Where the rubber meets the road?
✅ Anonymous June 18, 2026 at 9:07 AM "They are a safety and soundness regulator. You are missing the point anyway. The DFPI has no grounds, under either safety or soundness concerns or consumer protection, not to approve this merger, provided there is a yes majority of voters."
Our commenter from yesterday seems to believe that DFPI falls into the rubber stamp definition of regulators: "A mostly powerless yet officially recognized body that routinely approves or endorses programs and policies initiated by a controlling party." Mighty harsh critique!

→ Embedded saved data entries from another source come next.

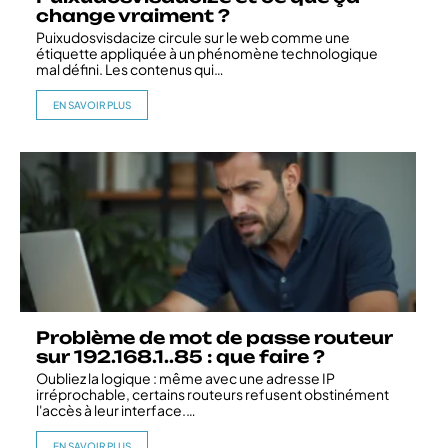
change vraiment ?
Puixudosvisdacize circule sur le web comme une
étiquette appliquée à un phénomène technologique
mal défini. Les contenus qui
…
EN SAVOIR PLUS
Problème de mot de passe routeur
sur 192.168.1..85 : que faire ?
Oubliez la logique : même avec une adresse IP
irréprochable, certains routeurs refusent obstinément
l'accès à leur interface.
…
EN SAVOIR PLUS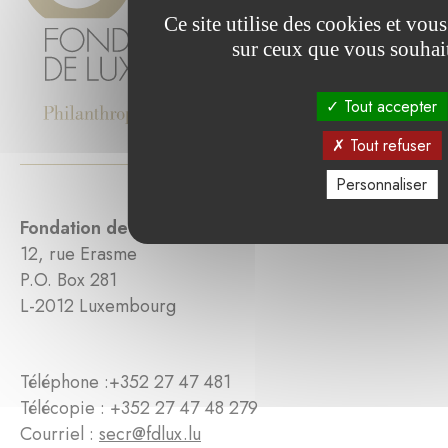
Ce site utilise des cookies et vou
sur ceux que vous souhait
Tout accepter
Tout refuser
Personnaliser
Fondation de Luxembourg
12, rue Erasme
P.O. Box 281
L-2012 Luxembourg
Téléphone :
+352 27 47 481
Télécopie : +352 27 47 48 279
Courriel :
secr@fdlux.lu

Certainly no need to lobby for "deregulation" if true!
It is pretty clear the knavish SAFE Board and senior leadership do not believe DFPI's claim that "California is the credit union charter of choice"! But, if this merger mistake comes up for a SAFE member vote: California and credit unions nationwide will have the chance to judge for themselves the regulatory rigor of DFPI.
😎 For, as our commenter so correctly declares: "DFPI has no grounds ... not to approve this merger, provided there is a yes majority of voters."
✔ California law explicitly states that a majority of all SAFE members must vote in favor of the merger proposal for it to be approved. If a majority of all 245,000 SAFE members do not vote in favor of merger, the merger is not approved!
If 122,501 SAFE member-owners do not vote in favor of this "nothing-but-nonsense" merger, will DFPI follow the law and disapprove the merger or overrule SAFE members and the best interests of the people of California?
California credit union regulation... real or rubber?